The import process consists of four phases.
Phase 1
Retrieve all the resources from Manager API. Filter the resources based on Kubernetes cluster tag (ncp/cluster) or shared resources specified in the user-spec.yaml. Start making request bodies to be sent to the migration server. If any request cannot be generated, NCP does not migrate the cluster and exit.
- Resources cannot be retrieved from Manager API because of connectivity issue
Solution: Retry after fixing the connectivity issue
- Kubernetes does not contain a resource that is retrieved from Manager API
Solution: Run NCP in Manager mode again until it achieves an idle state, meaning that is is not performing any CRUD (create, read, update, delete) operations. You should wait at least 10 minutes because that is the maximum time interval until NCP sends retry requests. If no errors in NCP logs, the issue should be fixed.
Phase 2
Start sending the importation requests created in Phase 1 to the migration API. Once a request is processed successfully, record the manager_ids contained in the request on the local disk of the client. If any request fails, rollback the already imported resources using their manager_ids stored on the local disk. If migration API tells it is a duplicate request, the importer will remove its manager_id from the request body and send the request again.
- Connectivity issue
Solution: Retry after fixing the connectivity issue
- Migration API returns error
Solution: Retry after some time as it can be Policy API that's at fault or migration API. If the issue persists, roll back all the imported resources if the importer stops unexpectedly using the rollback_imported_resources option in config.yaml. By default, the importer will roll back if any issue occurs in this phase. However if there is an issue during rollback, you have to manually try again. If the rollback using mp_to_policy_importer is unsuccessful, you must restore the NSX Manager from a backup to the state before importing the Kubernetes cluster.

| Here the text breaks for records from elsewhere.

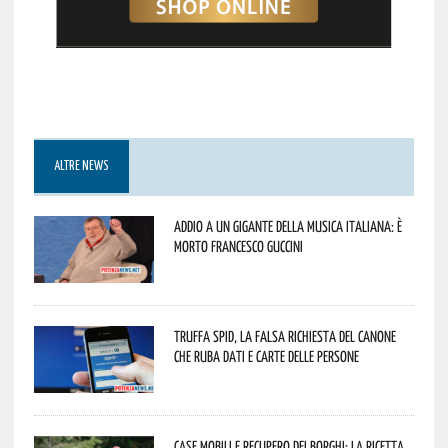
ALTRE NEWS
Addio a un gigante della musica italiana: è
morto Francesco Guccini
Truffa Spid, la falsa richiesta del canone
che ruba dati e carte delle persone
Case mobili e recupero dei borghi: la ricetta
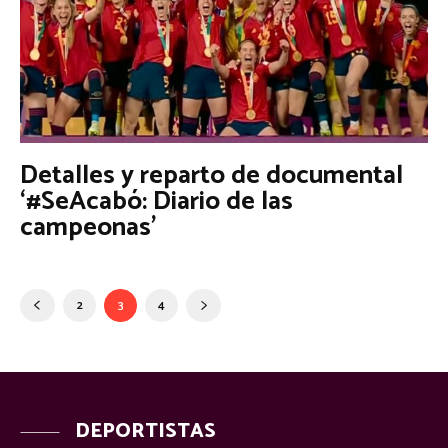
Detalles y reparto de documental
‘#SeAcabó: Diario de las
campeonas’
2
3
4
DEPORTISTAS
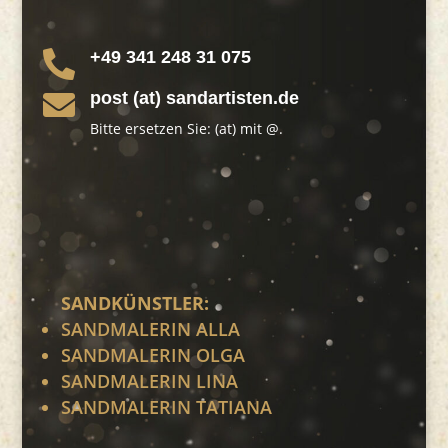
+49 341 248 31 075

post (at) sandartisten.de

Bitte ersetzen Sie: (at) mit @.
SANDKÜNSTLER:
SANDMALERIN ALLA
SANDMALERIN OLGA
SANDMALERIN LINA
SANDMALERIN TATIANA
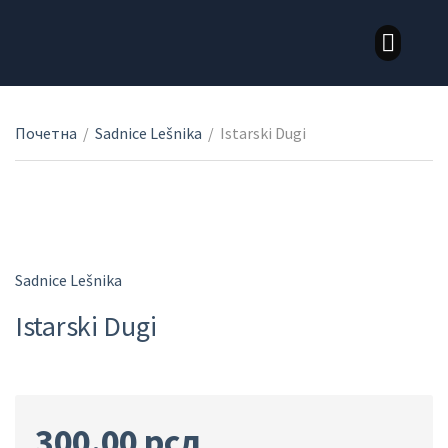
LOZNI KALEMOVI STONE SORTE
LOZNI KALEMOVI VINSKE SORTE
Почетна
/
Sadnice Lešnika
/
Istarski Dugi
Sadnice Lešnika
Istarski Dugi
300.00
рсд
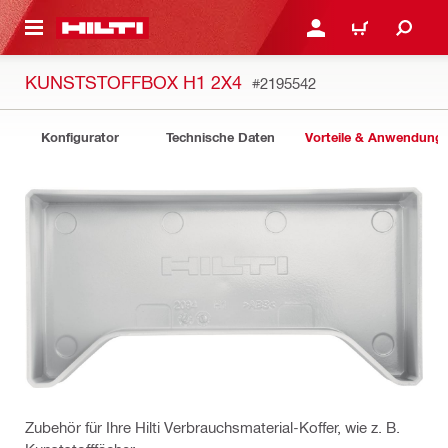
AUPTINHALT
ANMELDEN ODER REGIS
WARENKORB
KUNSTSTOFFBOX H1 2X4
#2195542
Konfigurator
Technische Daten
Vorteile & Anwendung
Zubehör für Ihre Hilti Verbrauchsmaterial-Koffer, wie z. B.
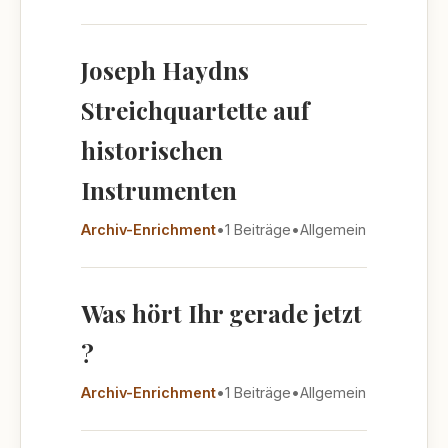
Joseph Haydns
Streichquartette auf
historischen
Instrumenten
Archiv-Enrichment
•
1 Beiträge
•
Allgemein
Was hört Ihr gerade jetzt
?
Archiv-Enrichment
•
1 Beiträge
•
Allgemein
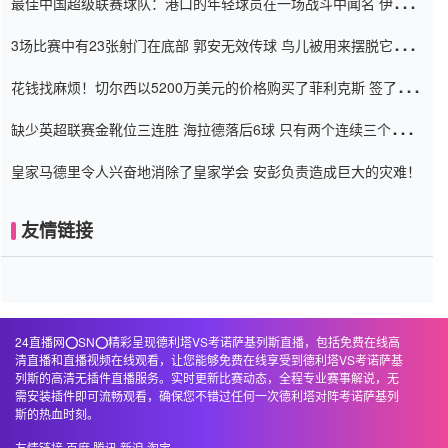
最佳中国超级联赛球队：港口的年轻球员在一场战斗中闻名 伊万放
弃了泰桑（Taishan）
3场比赛中有23张射门在底部 郭安无效传球 鸟儿被用来摆脱它
Setien痴迷于三名后卫
花钱找麻烦！切尔西以5200万美元的价格购买了菲利克斯 签了7年
并在半年内租了夏窗口
缺少英超联赛金靴位三连胜 海拉德落后6球 只有两个连续三个连续
三靴
皇家马德里令人兴奋地消除了皇家学会 安彭负责造成巨大的灾难！
友情链接
24直播网⭕️SN⭕️精彩呈现德利塔VS考诺萨基列斯直播，包括免费在线高
清直播和直播视频在线观看，让您能够免费在线享受到德利塔VS考诺萨基
列斯的高清无插件直播服务。实时更新比赛动态，全程专业赛事解说，无
需安装插件即可流畅观看，确保您不错过任何一次德利塔对阵考诺萨基列
斯的热血时刻。
友情链接
百度
腾讯
新浪
淘宝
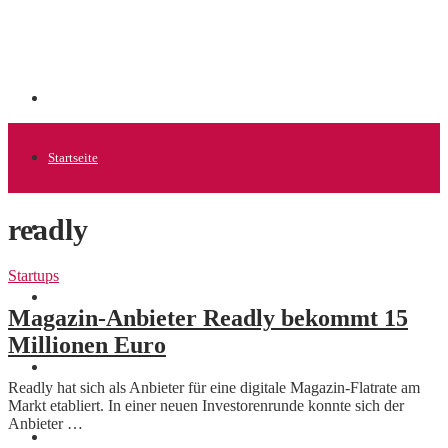
Startseite
readly
Allgemein
Startups
Startups
Magazin-Anbieter Readly bekommt 15
Millionen Euro
News
Readly hat sich als Anbieter für eine digitale Magazin-Flatrate am
Markt etabliert. In einer neuen Investorenrunde konnte sich der
Anbieter …
Finanzen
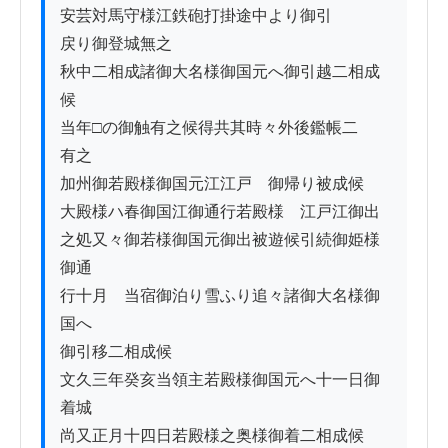
安芸対馬守様江鉄砲打掛途中より御引

戻り御登城無之

秋中二相成諸御大名様御国元へ御引越二相成
候

当年□の御触有之候得共其時々外後鑑帳二

有之

加州御若殿様御国元江江戸ゟ御帰り被成候

大殿様ハ春御国江御通行若殿様　江戸江御出

之処又々御若様御国元御出被遊候引続御姫様
御通

行十月　当宿御泊り雪ふり追々諸御大名様御
国へ

御引移二相成候

文久三年癸亥当領主若殿様御国元へ十一日御
着城

尚又正月十四日若殿様之奥様御着二相成候
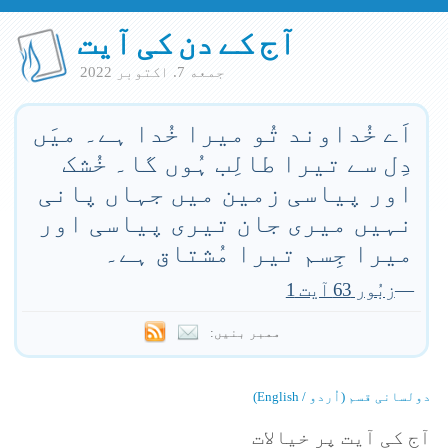
آج کے دن کی آیت
جمعه 7. اكتوبر 2022
اَے خُداوند تُو میرا خُدا ہے۔ میَں
دِل سے تیرا طالِب ہُوں گا۔ خُشک
اور پیاسی زمین میں جہاں پانی
نہیں میری جان تیری پیاسی اور
میرا جِسم تیرا مُشتاق ہے۔
—
زبُور 63 آیت 1
ممبر بنیں:
دولسانی قسم (اُردو / English)
آج کی آیت پر خیالات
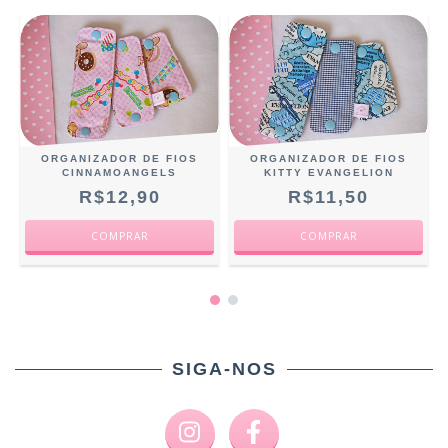
ORGANIZADOR DE FIOS
ORGANIZADOR DE FIOS
CINNAMOANGELS
KITTY EVANGELION
R$12,90
R$11,50
SIGA-NOS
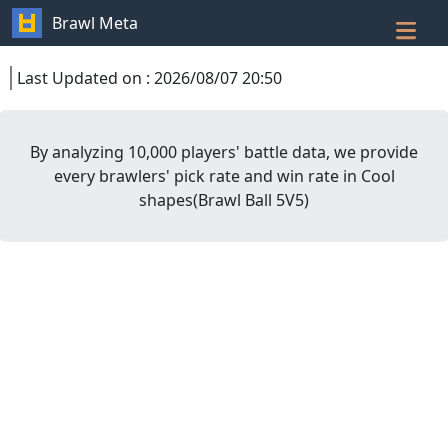
Brawl Meta
Last Updated on
:
2026/08/07 20:50
By analyzing 10,000 players' battle data, we provide
every brawlers' pick rate and win rate in
Cool
shapes
(
Brawl Ball 5V5
)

Note: If DFW Sections and Rules have been imported and the importation requests fails for resources after, you must restore the state of the Manager using the created Backup before initiating the cluster importation again.
Phase 3
Infer the tags that are needed to be added/removed on the resources in Policy for all the imported resources. If any tag cannot be inferred (reason could be missing corresponding Kubernetes resource), the importer will rollback the already imported resources using their manager_ids stored on the local disk. This could happen when NCP in Manager mode was stopped in the middle of transaction. So, you should start NCP in Manager mode again and wait for a while.
- Kubernetes does not contain a resource that is retrieved from Manager API
Solution: After rollback, run NCP in Manager mode again until it achieves an idle state. You should wait at least 10 minutes because that is the maximum time interval until NCP sends retry requests. If no errors in NCP logs, the issue should be fixed.
Phase 4
This is the most crucial phase. It is highly recommended that no unexpected failure occurs in this phase. In this phase, the importer will update the resources on Policy with new tags and/or additional information (eg, the importer will update display_name of segments). If the resource cannot be updated at the time, the importer will store the updated policy resource body and policy resource URL on the local disk of the client and ask you to try again after fixing the issue (the issue is on the Policy API or a connectivity issue).
- Connectivity issue
Solution: Retry after fixing the connectivity issue
In all the four phases, there is also risk of unexpected power failure and other issues which are handled as discussed in Failure and Recovery.